[DATA IN THIS EXERCISE — start]

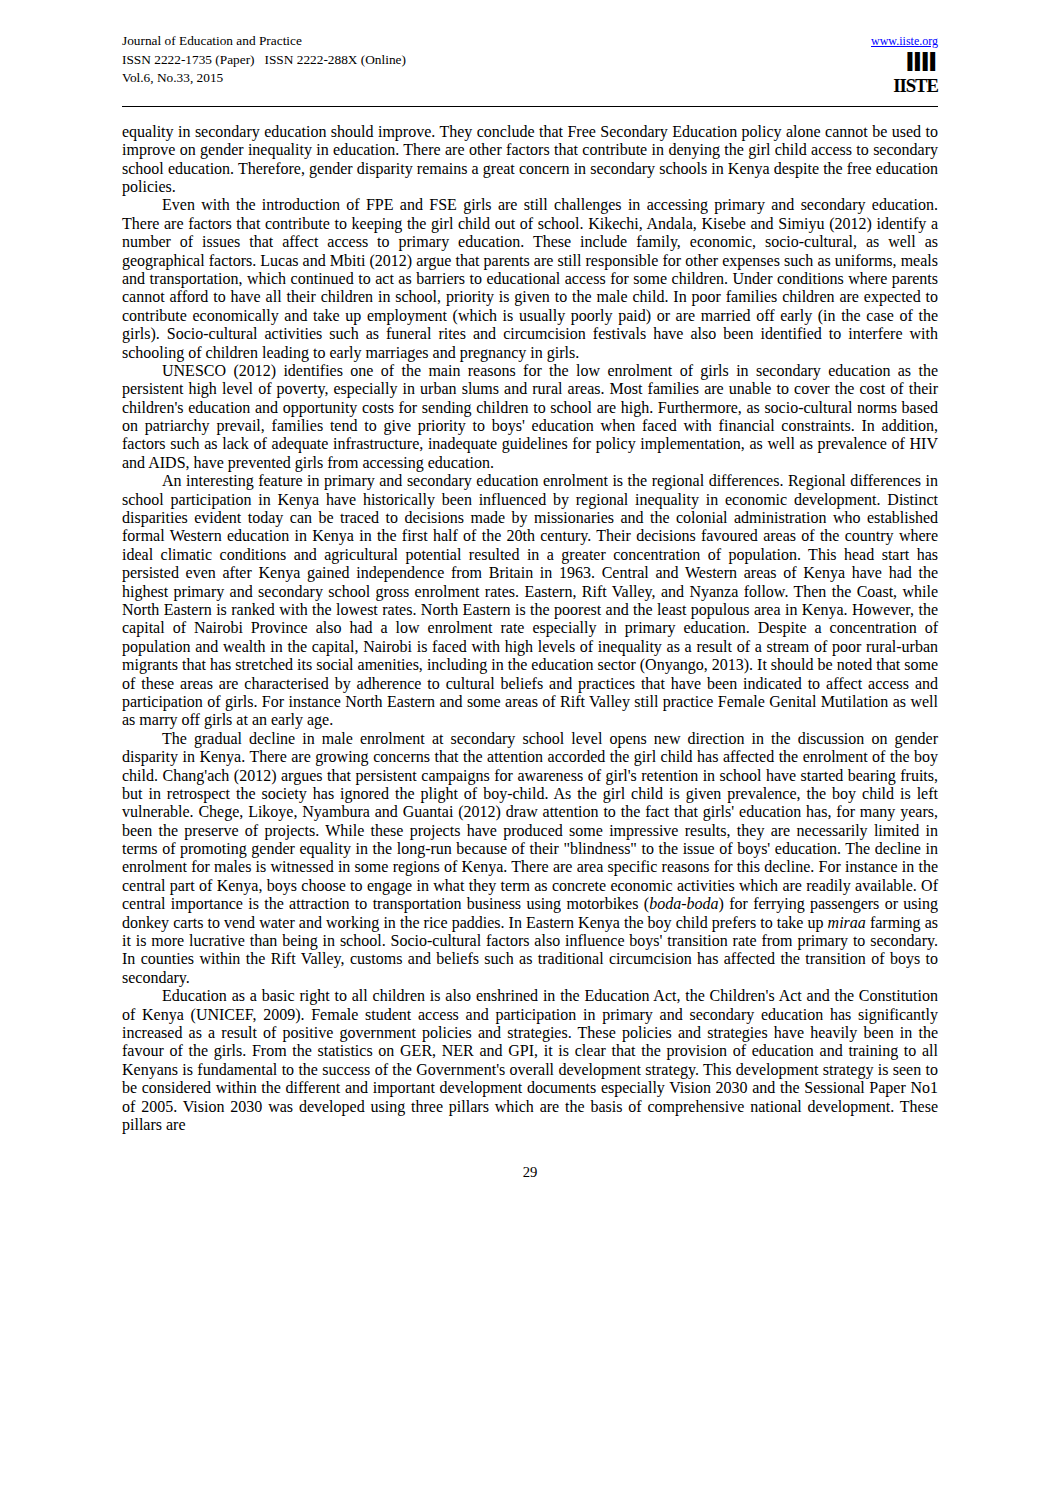Journal of Education and Practice
ISSN 2222-1735 (Paper) ISSN 2222-288X (Online)
Vol.6, No.33, 2015
www.iiste.org
▌▌▌▌
IISTE
equality in secondary education should improve. They conclude that Free Secondary Education policy alone cannot be used to improve on gender inequality in education. There are other factors that contribute in denying the girl child access to secondary school education. Therefore, gender disparity remains a great concern in secondary schools in Kenya despite the free education policies.
Even with the introduction of FPE and FSE girls are still challenges in accessing primary and secondary education. There are factors that contribute to keeping the girl child out of school. Kikechi, Andala, Kisebe and Simiyu (2012) identify a number of issues that affect access to primary education. These include family, economic, socio-cultural, as well as geographical factors. Lucas and Mbiti (2012) argue that parents are still responsible for other expenses such as uniforms, meals and transportation, which continued to act as barriers to educational access for some children. Under conditions where parents cannot afford to have all their children in school, priority is given to the male child. In poor families children are expected to contribute economically and take up employment (which is usually poorly paid) or are married off early (in the case of the girls). Socio-cultural activities such as funeral rites and circumcision festivals have also been identified to interfere with schooling of children leading to early marriages and pregnancy in girls.
UNESCO (2012) identifies one of the main reasons for the low enrolment of girls in secondary education as the persistent high level of poverty, especially in urban slums and rural areas. Most families are unable to cover the cost of their children's education and opportunity costs for sending children to school are high. Furthermore, as socio-cultural norms based on patriarchy prevail, families tend to give priority to boys' education when faced with financial constraints. In addition, factors such as lack of adequate infrastructure, inadequate guidelines for policy implementation, as well as prevalence of HIV and AIDS, have prevented girls from accessing education.
An interesting feature in primary and secondary education enrolment is the regional differences. Regional differences in school participation in Kenya have historically been influenced by regional inequality in economic development. Distinct disparities evident today can be traced to decisions made by missionaries and the colonial administration who established formal Western education in Kenya in the first half of the 20th century. Their decisions favoured areas of the country where ideal climatic conditions and agricultural potential resulted in a greater concentration of population. This head start has persisted even after Kenya gained independence from Britain in 1963. Central and Western areas of Kenya have had the highest primary and secondary school gross enrolment rates. Eastern, Rift Valley, and Nyanza follow. Then the Coast, while North Eastern is ranked with the lowest rates. North Eastern is the poorest and the least populous area in Kenya. However, the capital of Nairobi Province also had a low enrolment rate especially in primary education. Despite a concentration of population and wealth in the capital, Nairobi is faced with high levels of inequality as a result of a stream of poor rural-urban migrants that has stretched its social amenities, including in the education sector (Onyango, 2013). It should be noted that some of these areas are characterised by adherence to cultural beliefs and practices that have been indicated to affect access and participation of girls. For instance North Eastern and some areas of Rift Valley still practice Female Genital Mutilation as well as marry off girls at an early age.
The gradual decline in male enrolment at secondary school level opens new direction in the discussion on gender disparity in Kenya. There are growing concerns that the attention accorded the girl child has affected the enrolment of the boy child. Chang'ach (2012) argues that persistent campaigns for awareness of girl's retention in school have started bearing fruits, but in retrospect the society has ignored the plight of boy-child. As the girl child is given prevalence, the boy child is left vulnerable. Chege, Likoye, Nyambura and Guantai (2012) draw attention to the fact that girls' education has, for many years, been the preserve of projects. While these projects have produced some impressive results, they are necessarily limited in terms of promoting gender equality in the long-run because of their "blindness" to the issue of boys' education. The decline in enrolment for males is witnessed in some regions of Kenya. There are area specific reasons for this decline. For instance in the central part of Kenya, boys choose to engage in what they term as concrete economic activities which are readily available. Of central importance is the attraction to transportation business using motorbikes (boda-boda) for ferrying passengers or using donkey carts to vend water and working in the rice paddies. In Eastern Kenya the boy child prefers to take up miraa farming as it is more lucrative than being in school. Socio-cultural factors also influence boys' transition rate from primary to secondary. In counties within the Rift Valley, customs and beliefs such as traditional circumcision has affected the transition of boys to secondary.
Education as a basic right to all children is also enshrined in the Education Act, the Children's Act and the Constitution of Kenya (UNICEF, 2009). Female student access and participation in primary and secondary education has significantly increased as a result of positive government policies and strategies. These policies and strategies have heavily been in the favour of the girls. From the statistics on GER, NER and GPI, it is clear that the provision of education and training to all Kenyans is fundamental to the success of the Government's overall development strategy. This development strategy is seen to be considered within the different and important development documents especially Vision 2030 and the Sessional Paper No1 of 2005. Vision 2030 was developed using three pillars which are the basis of comprehensive national development. These pillars are
29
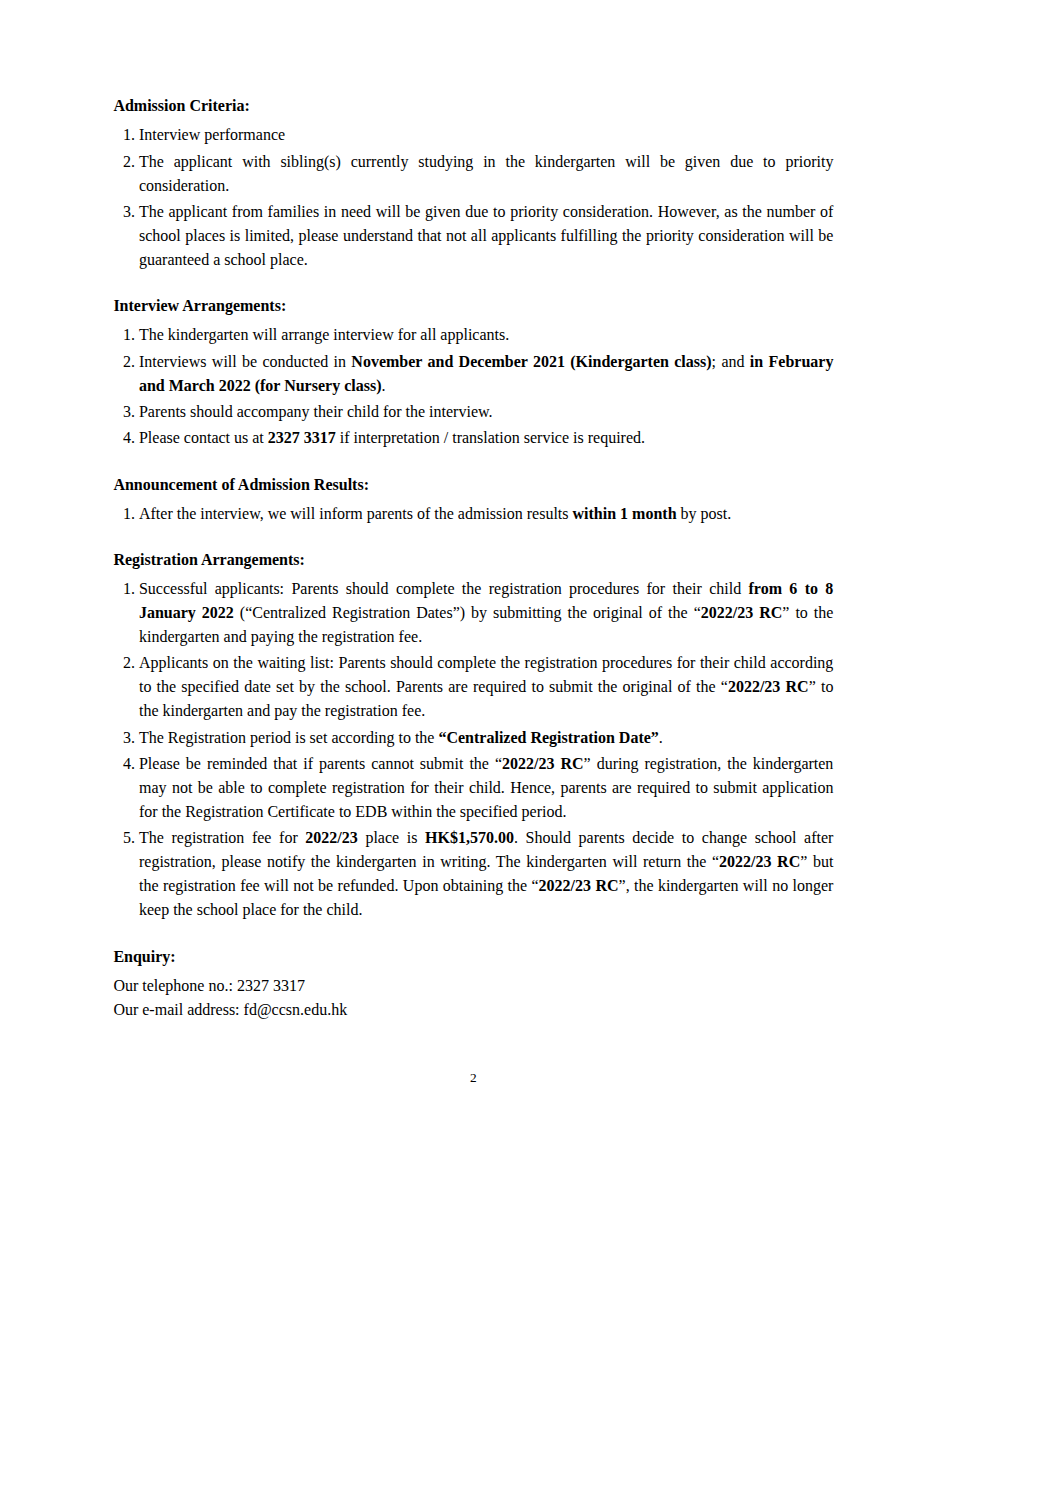Admission Criteria:
Interview performance
The applicant with sibling(s) currently studying in the kindergarten will be given due to priority consideration.
The applicant from families in need will be given due to priority consideration. However, as the number of school places is limited, please understand that not all applicants fulfilling the priority consideration will be guaranteed a school place.
Interview Arrangements:
The kindergarten will arrange interview for all applicants.
Interviews will be conducted in November and December 2021 (Kindergarten class); and in February and March 2022 (for Nursery class).
Parents should accompany their child for the interview.
Please contact us at 2327 3317 if interpretation / translation service is required.
Announcement of Admission Results:
After the interview, we will inform parents of the admission results within 1 month by post.
Registration Arrangements:
Successful applicants: Parents should complete the registration procedures for their child from 6 to 8 January 2022 (“Centralized Registration Dates”) by submitting the original of the “2022/23 RC” to the kindergarten and paying the registration fee.
Applicants on the waiting list: Parents should complete the registration procedures for their child according to the specified date set by the school. Parents are required to submit the original of the “2022/23 RC” to the kindergarten and pay the registration fee.
The Registration period is set according to the “Centralized Registration Date”.
Please be reminded that if parents cannot submit the “2022/23 RC” during registration, the kindergarten may not be able to complete registration for their child. Hence, parents are required to submit application for the Registration Certificate to EDB within the specified period.
The registration fee for 2022/23 place is HK$1,570.00. Should parents decide to change school after registration, please notify the kindergarten in writing. The kindergarten will return the “2022/23 RC” but the registration fee will not be refunded. Upon obtaining the “2022/23 RC”, the kindergarten will no longer keep the school place for the child.
Enquiry:
Our telephone no.: 2327 3317
Our e-mail address: fd@ccsn.edu.hk
2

[DATA IN THIS EXERCISE — finish]

• **ABOUT THIS TASK**: Say how many lines in the records hold the string "procedures", please, and add no other words.

• **ANSWER SPACE**: 2